Das Oberverwaltungsgericht der Türkei hat das Präsidialdekret zum Austritt aus der Istanbul-Konvention bestätigt und damit 220 Klagen von CHP, IYI Parti, zivilgesellschaftlichen Organisationen und Einzelpersonen zurückgewiesen. Die Kläger:innen hatten die Annullierung des von Präsident Erdogan im Frühjahr erlassenen Dekrets zur Aufkündigung des internationalen Frauenschutzabkommens gefordert.
Das Präsidialamt hatte im schriftlichen Verfahren die juristische Grundlage der Klagen angezweifelt und auf sieben Seiten dargelegt, dass die Rücktrittserklärung in die Kompetenz des Präsidenten fällt und somit unabhängig von juristischer Kontrolle ist.
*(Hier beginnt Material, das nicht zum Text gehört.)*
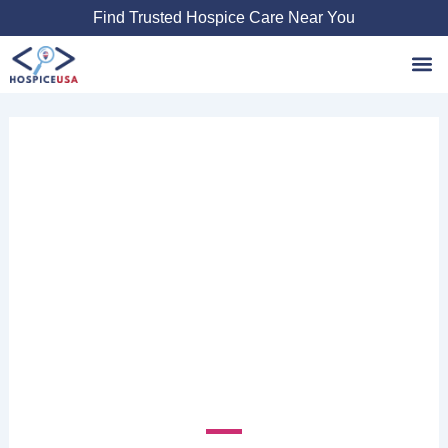
Skip
Find Trusted Hospice Care Near You
to
content
Favori
CAROLINAS
CENTER FOR
HOSPICE
2400 Weston Pkwy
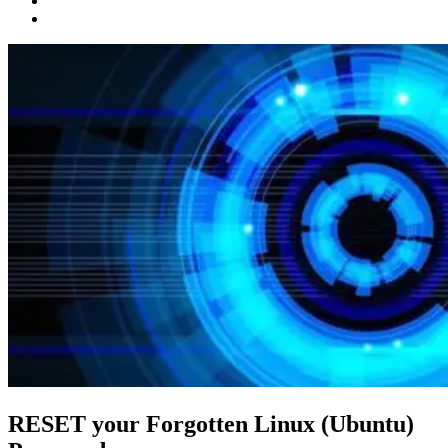
RESET your Forgotten Linux (Ubuntu)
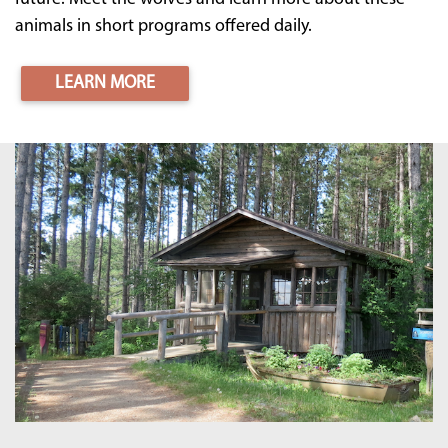
animals in short programs offered daily.
LEARN MORE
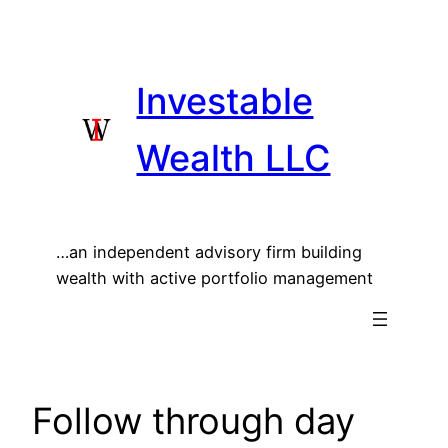
Skip
to
content
Investable
Wealth LLC
…an independent advisory firm building
wealth with active portfolio management
Follow through day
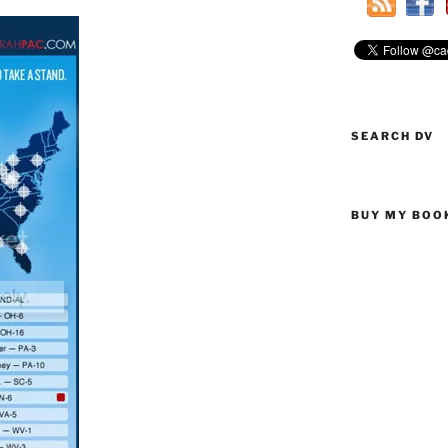
SEARCH DV
BUY MY BOO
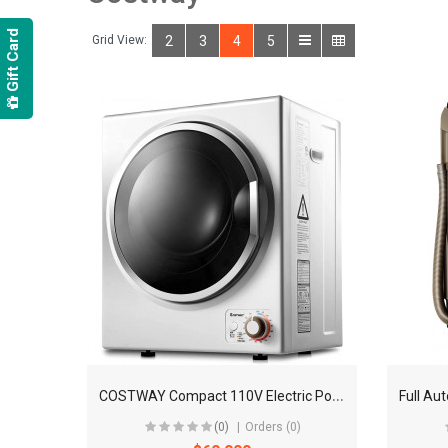
Gift Card
Grid View:
2
3
4
5
C
OSTWAY Compact 110V Electric Portable Dryer
(0)
Orders (0)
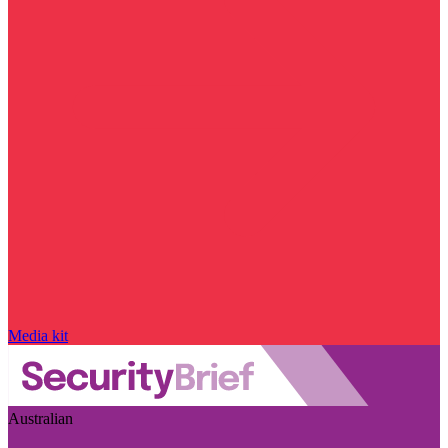
Media kit
Australian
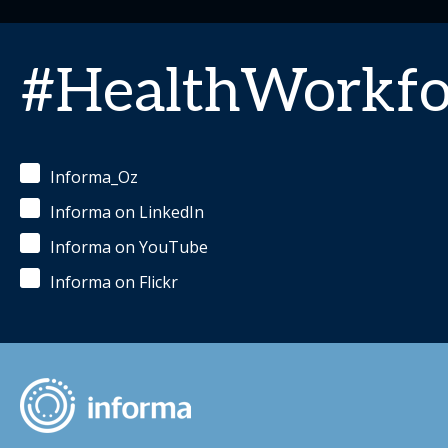
#HealthWorkfo
Informa_Oz
Informa on LinkedIn
Informa on YouTube
Informa on Flickr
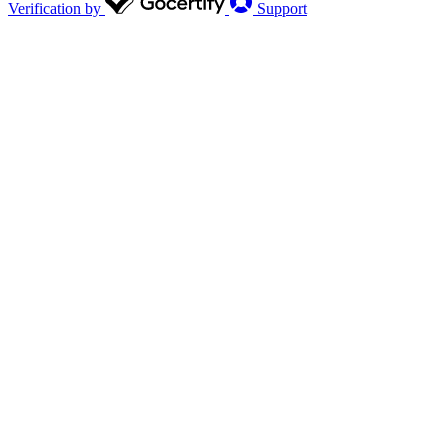
Verification by
Support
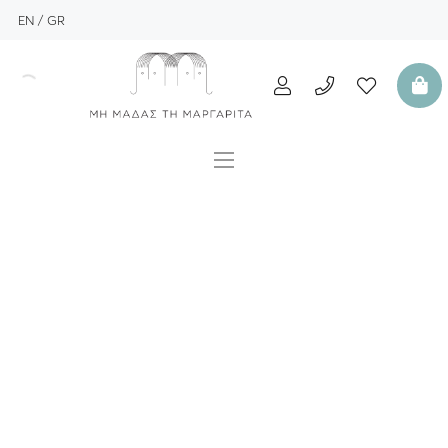
EN
GR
Das Präsidialdekret verstoße nicht gegen die Verfassung. Außerdem werde der Rückzug aus dem Abkommen „keine Mängel bei der Verhinderung von Gewalt gegen Frauen“ einleiten, so die Argumentation aus dem Präsidialamt, der das Oberverwaltungsgericht in seinem Urteil gefolgt ist.
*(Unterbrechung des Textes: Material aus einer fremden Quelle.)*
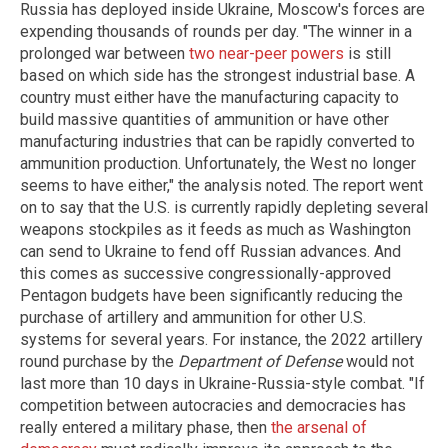
Russia has deployed inside Ukraine, Moscow's forces are
expending thousands of rounds per day. "The winner in a
prolonged war between
two near-peer powers
is still
based on which side has the strongest industrial base. A
country must either have the manufacturing capacity to
build massive quantities of ammunition or have other
manufacturing industries that can be rapidly converted to
ammunition production. Unfortunately, the West no longer
seems to have either," the analysis noted. The report went
on to say that the U.S. is currently rapidly depleting several
weapons stockpiles as it feeds as much as Washington
can send to Ukraine to fend off Russian advances. And
this comes as successive congressionally-approved
Pentagon budgets have been significantly reducing the
purchase of artillery and ammunition for other U.S.
systems for several years. For instance, the 2022 artillery
round purchase by the
Department of Defense
would not
last more than 10 days in Ukraine-Russia-style combat. "If
competition between autocracies and democracies has
really entered a military phase, then
the arsenal of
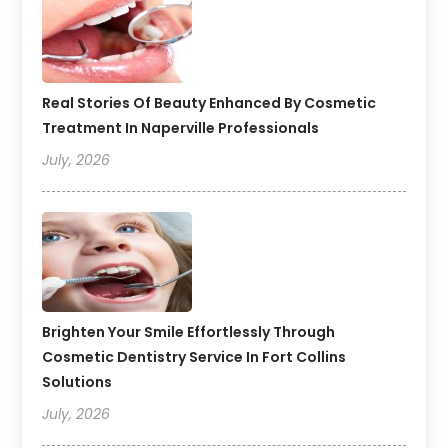
Real Stories Of Beauty Enhanced By Cosmetic
Treatment In Naperville Professionals
July, 2026
Brighten Your Smile Effortlessly Through
Cosmetic Dentistry Service In Fort Collins
Solutions
July, 2026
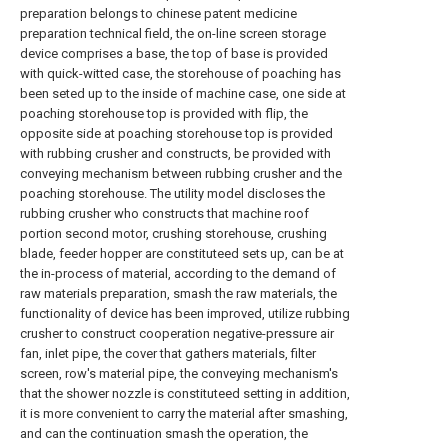
preparation belongs to chinese patent medicine
preparation technical field, the on-line screen storage
device comprises a base, the top of base is provided
with quick-witted case, the storehouse of poaching has
been seted up to the inside of machine case, one side at
poaching storehouse top is provided with flip, the
opposite side at poaching storehouse top is provided
with rubbing crusher and constructs, be provided with
conveying mechanism between rubbing crusher and the
poaching storehouse. The utility model discloses the
rubbing crusher who constructs that machine roof
portion second motor, crushing storehouse, crushing
blade, feeder hopper are constituteed sets up, can be at
the in-process of material, according to the demand of
raw materials preparation, smash the raw materials, the
functionality of device has been improved, utilize rubbing
crusher to construct cooperation negative-pressure air
fan, inlet pipe, the cover that gathers materials, filter
screen, row's material pipe, the conveying mechanism's
that the shower nozzle is constituteed setting in addition,
it is more convenient to carry the material after smashing,
and can the continuation smash the operation, the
Erster Austritt aus der Istanbul-Konvention
Die Istanbul-Konvention feierte dieses Jahr ihr zehnjähriges Bestehen. Sie ist auf europäischer Ebene das erste völkerrechtlich verbindliche Instrument zum Schutz von Frauen, Mädchen und LGBTI+ (Lesben, Schwule, Bisexuelle, Trans- und Intergeschlechtliche Menschen) gegen jede Form von Gewalt. Das Abkommen verankert das Menschenrecht auf ein gewaltfreies Leben, definiert Gleichstellungsmaßnahmen und fordert finanzielle Mittel für Gewaltschutz und Gewaltprävention. Die Türkei will es am 1. Juli auf Anordnung des Präsidenten Recep Tayyip Erdoğan verlassen und wäre damit das erste Land, das das Frauenschutzabkommen aufkündigt.